Le coût de la position de Kuhn, si l'on la prend au sérieux, est que la science perd le fantasme d'un point archimédien externe à partir duquel tous les paradigmes peuvent être jugés en même temps. Mais la récompense est une image plus réaliste de la manière dont les scientifiques vivent réellement : au sein de traditions qui sont à la fois habilitantes et révisables. Le défi est de préserver l'objectivité sans prétendre que l'objectivité flotte librement de l'histoire. Les critiques de Kuhn avaient raison de s'inquiéter du relativisme, mais Kuhn avait raison de s'inquiéter d'une image idéalisée de la méthode pure qui ignore comment la formation, les exemplaires et la résolution de problèmes partagée façonnent ce qui compte comme un fait en premier lieu.

Ce qui rend ce différend durable, c'est que les deux camps capturent quelque chose de vrai.

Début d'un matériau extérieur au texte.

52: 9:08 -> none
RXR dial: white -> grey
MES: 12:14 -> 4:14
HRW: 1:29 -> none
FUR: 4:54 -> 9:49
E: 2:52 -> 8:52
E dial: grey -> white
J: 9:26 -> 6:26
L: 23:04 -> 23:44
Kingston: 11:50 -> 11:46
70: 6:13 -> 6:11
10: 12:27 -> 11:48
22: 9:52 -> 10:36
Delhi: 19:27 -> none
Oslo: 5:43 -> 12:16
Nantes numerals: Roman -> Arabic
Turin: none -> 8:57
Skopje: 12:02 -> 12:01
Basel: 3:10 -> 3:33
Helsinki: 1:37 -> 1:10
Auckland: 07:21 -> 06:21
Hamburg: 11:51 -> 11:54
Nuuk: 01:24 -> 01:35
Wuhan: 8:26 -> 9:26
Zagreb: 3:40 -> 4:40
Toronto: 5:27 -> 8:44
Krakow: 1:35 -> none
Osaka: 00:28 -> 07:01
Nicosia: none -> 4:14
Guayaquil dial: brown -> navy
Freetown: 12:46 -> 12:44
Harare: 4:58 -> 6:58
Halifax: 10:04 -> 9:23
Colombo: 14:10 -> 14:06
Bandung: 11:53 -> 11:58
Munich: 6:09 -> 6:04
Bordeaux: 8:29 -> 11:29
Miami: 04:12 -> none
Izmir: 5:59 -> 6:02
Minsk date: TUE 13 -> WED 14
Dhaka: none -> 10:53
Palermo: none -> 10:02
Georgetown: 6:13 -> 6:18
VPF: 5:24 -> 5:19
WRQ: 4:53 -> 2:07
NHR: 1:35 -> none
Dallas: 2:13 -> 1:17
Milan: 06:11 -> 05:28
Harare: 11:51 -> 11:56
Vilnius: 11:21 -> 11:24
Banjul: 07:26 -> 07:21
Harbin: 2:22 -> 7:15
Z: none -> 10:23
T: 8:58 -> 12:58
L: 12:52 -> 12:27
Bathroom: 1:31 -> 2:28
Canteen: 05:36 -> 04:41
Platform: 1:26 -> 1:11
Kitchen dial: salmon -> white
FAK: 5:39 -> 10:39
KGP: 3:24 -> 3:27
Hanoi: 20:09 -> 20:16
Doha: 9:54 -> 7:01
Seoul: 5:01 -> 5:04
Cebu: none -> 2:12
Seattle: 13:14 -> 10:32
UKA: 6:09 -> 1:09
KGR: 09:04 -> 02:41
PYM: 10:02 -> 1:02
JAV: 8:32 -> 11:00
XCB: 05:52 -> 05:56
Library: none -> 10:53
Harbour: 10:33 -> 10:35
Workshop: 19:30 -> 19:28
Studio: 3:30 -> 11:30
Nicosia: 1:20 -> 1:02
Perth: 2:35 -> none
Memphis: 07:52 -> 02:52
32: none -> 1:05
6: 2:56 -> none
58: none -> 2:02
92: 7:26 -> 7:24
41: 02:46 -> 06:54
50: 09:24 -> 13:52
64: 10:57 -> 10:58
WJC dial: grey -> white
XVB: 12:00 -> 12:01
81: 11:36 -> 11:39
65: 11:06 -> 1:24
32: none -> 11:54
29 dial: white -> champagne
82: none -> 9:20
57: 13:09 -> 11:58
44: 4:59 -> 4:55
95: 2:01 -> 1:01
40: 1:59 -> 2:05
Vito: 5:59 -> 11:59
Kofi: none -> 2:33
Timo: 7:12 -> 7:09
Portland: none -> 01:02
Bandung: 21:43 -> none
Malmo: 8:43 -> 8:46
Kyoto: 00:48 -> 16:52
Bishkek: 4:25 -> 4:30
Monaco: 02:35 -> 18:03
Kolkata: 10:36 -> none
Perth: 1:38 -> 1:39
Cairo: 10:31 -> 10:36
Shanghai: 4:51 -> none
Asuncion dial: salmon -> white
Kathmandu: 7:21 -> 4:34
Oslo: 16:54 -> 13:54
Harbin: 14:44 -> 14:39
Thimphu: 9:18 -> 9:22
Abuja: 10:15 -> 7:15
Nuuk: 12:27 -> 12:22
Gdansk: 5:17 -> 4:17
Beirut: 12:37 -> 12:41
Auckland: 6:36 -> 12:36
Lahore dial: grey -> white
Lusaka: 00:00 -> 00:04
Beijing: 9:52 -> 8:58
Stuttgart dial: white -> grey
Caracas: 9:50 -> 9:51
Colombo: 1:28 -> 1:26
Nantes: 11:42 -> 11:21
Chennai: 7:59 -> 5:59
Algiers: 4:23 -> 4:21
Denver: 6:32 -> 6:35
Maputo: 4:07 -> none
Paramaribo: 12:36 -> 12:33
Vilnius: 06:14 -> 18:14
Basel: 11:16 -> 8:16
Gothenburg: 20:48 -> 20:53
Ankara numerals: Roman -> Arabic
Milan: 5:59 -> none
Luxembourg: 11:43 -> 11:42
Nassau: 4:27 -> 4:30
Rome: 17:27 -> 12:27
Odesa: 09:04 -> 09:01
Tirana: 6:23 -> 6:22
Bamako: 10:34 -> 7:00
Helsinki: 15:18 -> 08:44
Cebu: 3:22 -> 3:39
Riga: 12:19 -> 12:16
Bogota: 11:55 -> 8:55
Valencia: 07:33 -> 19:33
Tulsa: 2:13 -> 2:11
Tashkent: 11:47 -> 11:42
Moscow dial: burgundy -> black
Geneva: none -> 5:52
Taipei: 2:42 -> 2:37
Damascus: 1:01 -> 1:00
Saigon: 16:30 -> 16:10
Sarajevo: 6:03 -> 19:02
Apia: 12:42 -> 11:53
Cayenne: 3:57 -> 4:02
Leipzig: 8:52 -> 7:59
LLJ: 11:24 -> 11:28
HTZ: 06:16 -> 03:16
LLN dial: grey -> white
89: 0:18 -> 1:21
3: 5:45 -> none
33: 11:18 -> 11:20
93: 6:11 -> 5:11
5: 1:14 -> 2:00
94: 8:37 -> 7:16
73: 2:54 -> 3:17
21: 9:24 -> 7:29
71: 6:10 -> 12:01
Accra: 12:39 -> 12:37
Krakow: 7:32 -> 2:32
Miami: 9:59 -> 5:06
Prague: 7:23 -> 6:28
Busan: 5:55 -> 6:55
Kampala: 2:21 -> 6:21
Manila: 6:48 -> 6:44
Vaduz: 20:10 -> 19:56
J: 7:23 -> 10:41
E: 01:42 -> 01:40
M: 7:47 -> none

La science a besoin de stabilité pour fonctionner, mais la stabilité peut se durcir en cécité. Elle a besoin de critique, mais une critique sans normes communes se dissoudrait dans le bruit. Kuhn n'a pas résolu cette tension ; il l'a éclairée. Cet éclairage est la raison pour laquelle le débat autour de lui n'a jamais vraiment pris fin. L'argument a continué car le livre avait localisé une ligne de faille dans la pensée moderne : si la science est mieux comprise comme une machine à découvrir la vérité intemporelle, ou comme une pratique historiquement organisée dont les normes sont réelles mais révisables.

Au moment où ses critiques avaient aiguisé leurs objections, le livre de Kuhn avait déjà commencé une seconde vie au-delà de la salle de séminaire. Dans les salles de classe, dans les départements de philosophie, et finalement bien au-delà de l'académie, « paradigme » est devenu un mot que les gens utilisaient pour décrire des bouleversements de toutes sortes. La question n'était plus seulement de savoir si Kuhn avait raison dans chaque détail. C'était jusqu'où son vocabulaire pouvait voyager, quelles utilisations publiques il prendrait, et s'il deviendrait un outil pour comprendre la science — ou un slogan pour la saper. Cette seconde vie comportait ses propres risques : une analyse historique soigneusement argumentée pouvait être aplatie en un terme à la mode, tandis que le problème original que Kuhn avait posé — comment les communautés scientifiques changent, résistent et finalement reconstituent la raison — restait aussi non résolu que jamais.